> EXERCISE PASSAGE:
BEGIN

Thursday, November 23, 2017

Are You A Passive-Aggressive Jerk? (We All Are, At Times!)

How you cross the street says a lot about you as a person.

A lot of us like to think we are nice people.  We don't go around hurting others intentionally or trying to take advantage of others,  even if the situation makes it possible to do so without consequence.  But many people are passive-aggressive jerks, without even realizing it.  And we see this all the time with human behavior, particularly in groups or crowds. And if you were to confront some of these people with their behavior, they would act innocent and wild-eyed and claim they didn't do anything wrong - and in fact they would even believe this themselves.

END

> REQUIRED WORK:
A. Decide whether each statement below agrees with the passage on passive-aggressive behavior. Answer yes or no for each, and quote the words from the passage that settle it.
(i) Many people act in passive-aggressive ways without noticing it.
(ii) People confronted about this behavior would admit they did something wrong.
(iii) This behavior shows up especially in groups or crowds.
B. Output the part of the passage on passive-aggressive behavior from "How you cross" up to and including "believe this themselves.", word for word.

> Saved entries:
BEGIN

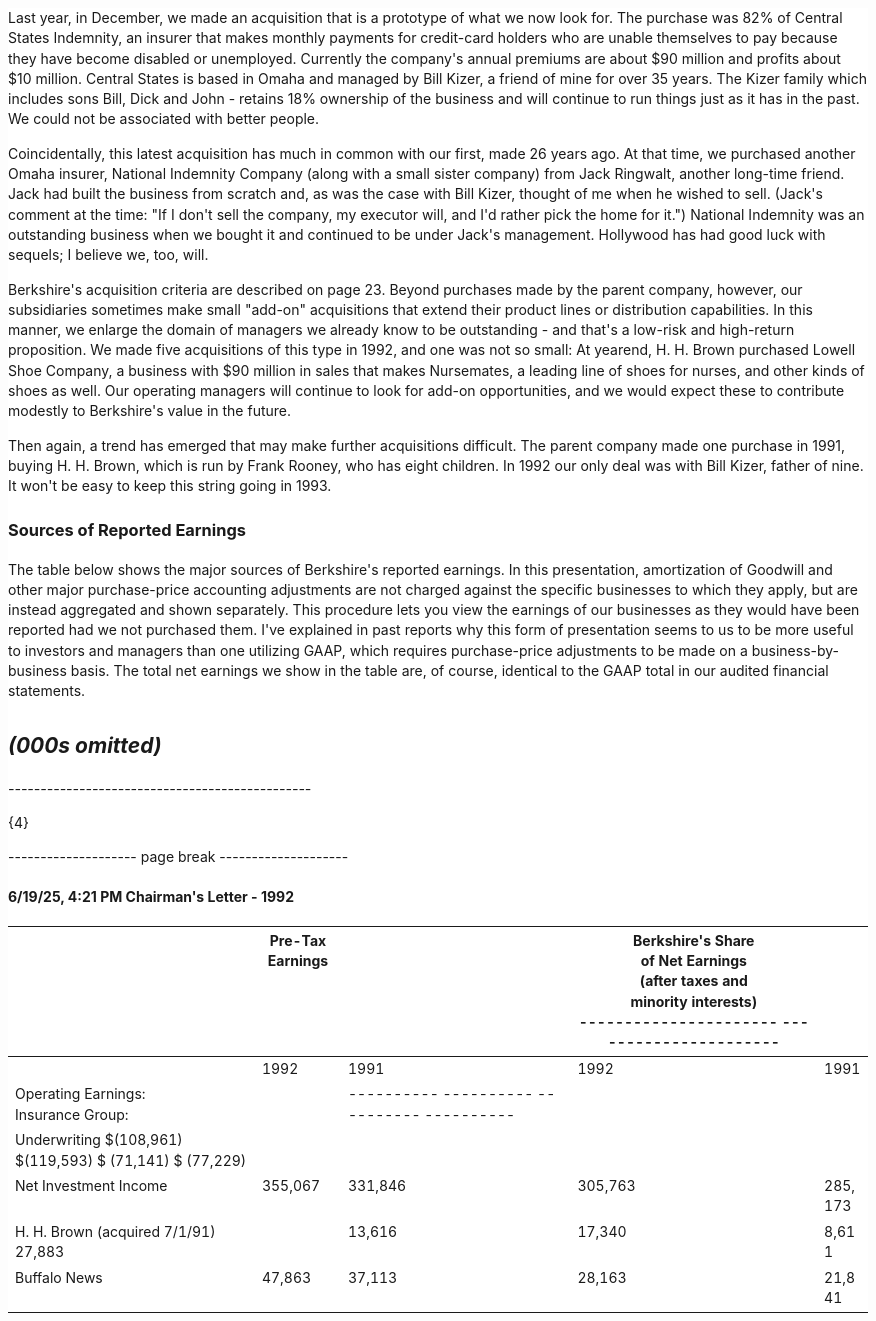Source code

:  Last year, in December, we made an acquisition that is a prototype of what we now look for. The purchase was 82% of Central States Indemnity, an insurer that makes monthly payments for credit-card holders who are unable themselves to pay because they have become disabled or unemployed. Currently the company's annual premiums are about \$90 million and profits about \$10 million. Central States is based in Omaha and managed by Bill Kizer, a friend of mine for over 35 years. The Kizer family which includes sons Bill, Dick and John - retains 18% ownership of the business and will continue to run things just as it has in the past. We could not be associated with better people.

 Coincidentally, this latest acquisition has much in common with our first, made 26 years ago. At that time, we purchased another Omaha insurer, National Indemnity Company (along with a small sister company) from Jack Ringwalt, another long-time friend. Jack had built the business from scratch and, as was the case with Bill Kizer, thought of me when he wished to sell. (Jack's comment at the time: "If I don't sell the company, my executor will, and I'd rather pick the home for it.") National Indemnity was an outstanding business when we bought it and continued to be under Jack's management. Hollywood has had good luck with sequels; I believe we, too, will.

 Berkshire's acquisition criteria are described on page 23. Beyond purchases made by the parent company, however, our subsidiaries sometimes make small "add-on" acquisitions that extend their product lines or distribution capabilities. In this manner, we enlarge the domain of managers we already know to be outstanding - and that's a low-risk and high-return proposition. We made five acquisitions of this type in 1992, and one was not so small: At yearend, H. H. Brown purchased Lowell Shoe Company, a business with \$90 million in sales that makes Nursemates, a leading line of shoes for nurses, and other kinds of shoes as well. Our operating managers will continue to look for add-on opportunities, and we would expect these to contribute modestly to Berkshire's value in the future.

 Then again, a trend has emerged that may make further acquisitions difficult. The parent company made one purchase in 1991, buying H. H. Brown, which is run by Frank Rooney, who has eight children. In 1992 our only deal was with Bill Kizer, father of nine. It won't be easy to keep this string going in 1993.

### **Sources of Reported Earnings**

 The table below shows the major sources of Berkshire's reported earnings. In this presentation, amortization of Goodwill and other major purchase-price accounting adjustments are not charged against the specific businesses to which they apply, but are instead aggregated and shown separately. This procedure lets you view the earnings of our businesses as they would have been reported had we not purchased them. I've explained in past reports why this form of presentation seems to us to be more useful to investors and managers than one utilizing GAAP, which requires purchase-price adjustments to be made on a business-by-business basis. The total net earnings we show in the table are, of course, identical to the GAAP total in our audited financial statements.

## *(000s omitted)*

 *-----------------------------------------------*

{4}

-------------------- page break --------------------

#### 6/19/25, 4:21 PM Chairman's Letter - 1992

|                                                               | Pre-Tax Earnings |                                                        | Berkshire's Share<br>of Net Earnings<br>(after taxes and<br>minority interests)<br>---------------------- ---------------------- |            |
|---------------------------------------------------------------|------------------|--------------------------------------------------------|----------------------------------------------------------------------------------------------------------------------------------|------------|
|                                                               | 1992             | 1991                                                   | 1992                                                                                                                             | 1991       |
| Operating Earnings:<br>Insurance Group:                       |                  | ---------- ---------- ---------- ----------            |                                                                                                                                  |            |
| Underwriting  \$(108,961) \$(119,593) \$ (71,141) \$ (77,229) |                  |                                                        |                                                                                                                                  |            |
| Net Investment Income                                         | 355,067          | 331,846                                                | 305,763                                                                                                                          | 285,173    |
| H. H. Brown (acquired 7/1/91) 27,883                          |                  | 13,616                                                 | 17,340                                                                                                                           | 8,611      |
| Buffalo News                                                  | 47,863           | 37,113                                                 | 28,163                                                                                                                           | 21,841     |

END

> RESULTS:
A.
(i) Yes: "But many people are passive-aggressive jerks, without even realizing it."
(ii) No: "they would act innocent and wild-eyed and claim they didn't do anything wrong"
(iii) Yes: "particularly in groups or crowds"

B.
How you cross the street says a lot about you as a person.

A lot of us like to think we are nice people.  We don't go around hurting others intentionally or trying to take advantage of others,  even if the situation makes it possible to do so without consequence.  But many people are passive-aggressive jerks, without even realizing it.  And we see this all the time with human behavior, particularly in groups or crowds. And if you were to confront some of these people with their behavior, they would act innocent and wild-eyed and claim they didn't do anything wrong - and in fact they would even believe this themselves.